- TASK REQUIREMENTS: Lines containing the word "svhn" are to be copied from the data below.

- INFORMATION SUPPLIED:
::::::::
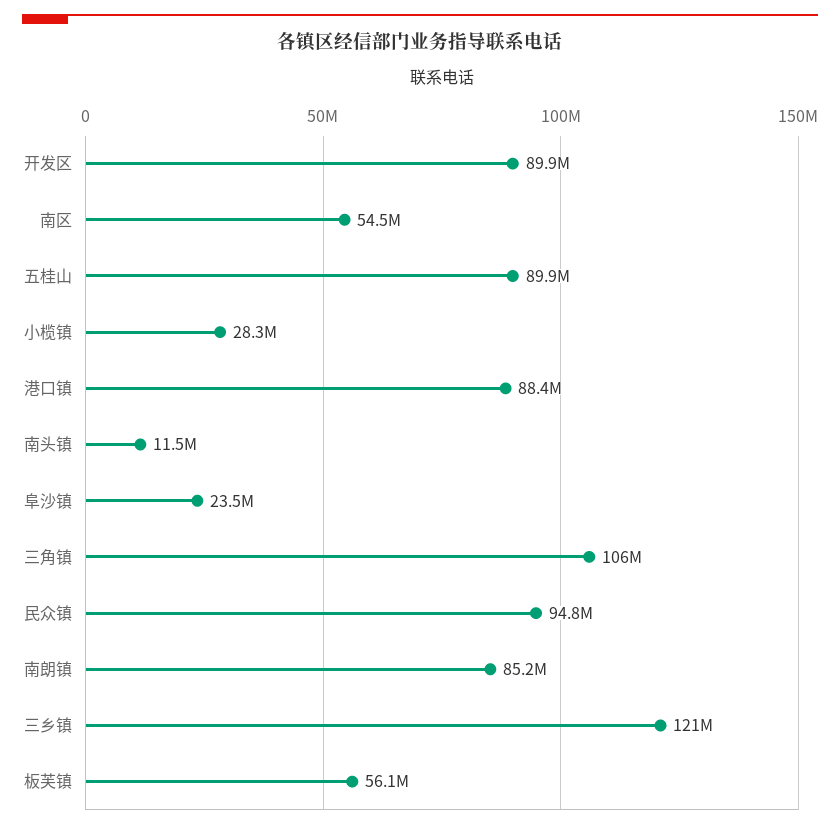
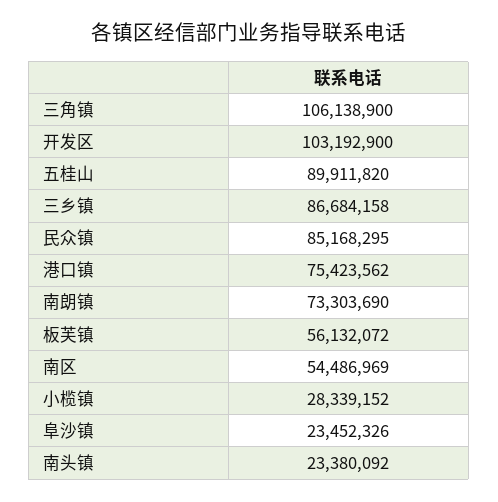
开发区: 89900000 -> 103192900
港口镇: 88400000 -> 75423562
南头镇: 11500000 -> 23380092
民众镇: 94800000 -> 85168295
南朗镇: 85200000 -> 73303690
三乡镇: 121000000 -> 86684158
::::::::
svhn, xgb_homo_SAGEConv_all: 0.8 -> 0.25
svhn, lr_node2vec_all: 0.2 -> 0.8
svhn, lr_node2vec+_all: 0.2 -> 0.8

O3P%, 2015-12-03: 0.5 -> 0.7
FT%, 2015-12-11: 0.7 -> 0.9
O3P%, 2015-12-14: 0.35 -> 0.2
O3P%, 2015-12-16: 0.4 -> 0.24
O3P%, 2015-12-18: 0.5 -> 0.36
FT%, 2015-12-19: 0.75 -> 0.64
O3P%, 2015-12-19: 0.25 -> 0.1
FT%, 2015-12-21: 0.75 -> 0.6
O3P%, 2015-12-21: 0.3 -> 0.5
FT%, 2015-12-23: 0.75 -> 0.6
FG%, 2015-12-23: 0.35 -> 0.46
::::::::
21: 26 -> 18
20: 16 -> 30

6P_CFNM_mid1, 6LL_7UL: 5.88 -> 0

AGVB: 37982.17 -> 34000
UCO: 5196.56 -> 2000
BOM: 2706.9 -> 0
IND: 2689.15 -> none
::::::::
- SOLUTION:
svhn, xgb_homo_SAGEConv_all: 0.8 -> 0.25
svhn, lr_node2vec_all: 0.2 -> 0.8
svhn, lr_node2vec+_all: 0.2 -> 0.8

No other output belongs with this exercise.